Bênção divina; castigo do homem!
Por Alessandra Leles Rocha
Águas que caem, que levam, que lavam a alma, os sonhos, as esperanças, a vida. Mansa ou furiosa, a continuidade, a constância da chuva aflige desesperadamente a população; sobretudo, a menos favorecida. Bênção divina; castigo do homem! A repetição da experiência não trouxe à humanidade o desenvolvimento de uma convivência harmônica com as águas que se derramam dos céus.

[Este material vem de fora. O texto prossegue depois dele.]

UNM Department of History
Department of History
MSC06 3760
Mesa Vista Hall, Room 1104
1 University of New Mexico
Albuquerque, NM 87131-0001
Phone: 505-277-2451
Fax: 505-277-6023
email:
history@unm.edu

Se o aquecimento global tem repercutido de forma negativa sobre a elevação das águas oceânicas, do degelo das calotas polares e das grandes cadeias montanhosas, fazendo com que haja maior oferta de água para o ciclo hidrológico e, consequentemente, um maior volume de chuvas; isso ninguém duvida. Mas, além disso, nós – os seres humanos – restringimos a oferta de áreas de absorção das águas das chuvas em nome do progresso e do desenvolvimento, destruímos grandes extensões de matas e florestas, ocupamos regiões inapropriadas para a habitação (vales de rios, encostas, por exemplo) seja por necessidade extrema de espaço para alocação populacional, por falta de fiscalização e orientação do poder público, ou por irresponsabilidade pura.

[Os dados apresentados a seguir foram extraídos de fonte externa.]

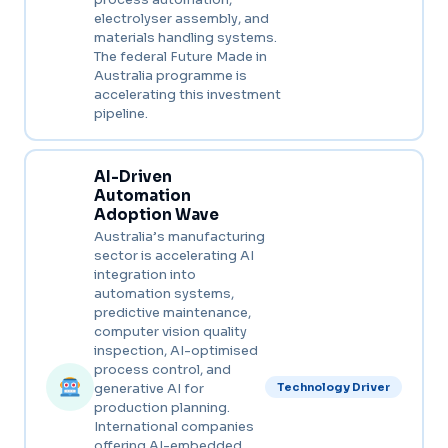
electrolyser assembly, and
materials handling systems.
The federal Future Made in
Australia programme is
accelerating this investment
pipeline.
AI-Driven
Automation
Adoption Wave
Australia’s manufacturing
sector is accelerating AI
integration into
automation systems,
predictive maintenance,
computer vision quality
inspection, AI-optimised
process control, and
generative AI for
Technology Driver
production planning.
International companies
offering AI-embedded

Assim, todo verão chegava marcado por incidentes e tragédias em nosso país. Mas, há algumas décadas, o regime pluviométrico se alterou e se estendeu além do habitual. Certo tipo de radicalismo sazonal, alternado entre a seca e a chuva, assola o planeta e impõe o ônus da destruição agrícola (com elevação de preços decorrente da baixa oferta de produtos), a visibilidade da incompetência estrutural, organizacional e operacional que não consegue se planejar o suficiente para resolver ou mitigar o problema com consistência, a vulnerabilidade populacional que se vê obrigada a permanecer em constante reconstrução como se fosse estigmatizada pela sina da desolação.
É! Quem diria que em pleno século vinte e um, rodeados pelos mais fantásticos aparatos tecnológicos, estaríamos ainda reféns da Natureza! Remediando com placebos ao invés de partir para a ação e prevenção; prevenir o homem de si mesmo, de sua inconsequência, de sua omissão, de sua indiferença diante de sua própria espécie. Enquanto se gasta milhões com placebos, os quais escondem a gravidade dos feridos e os amontoados de vítimas; os mesmos milhões deveriam estar sendo destinados à prevenção desse horror e caos. Como dizia José Saramago1, “A única maneira de liquidar o dragão é cortar-lhe a cabeça, aparar-lhe as unhas não serve de nada” 2.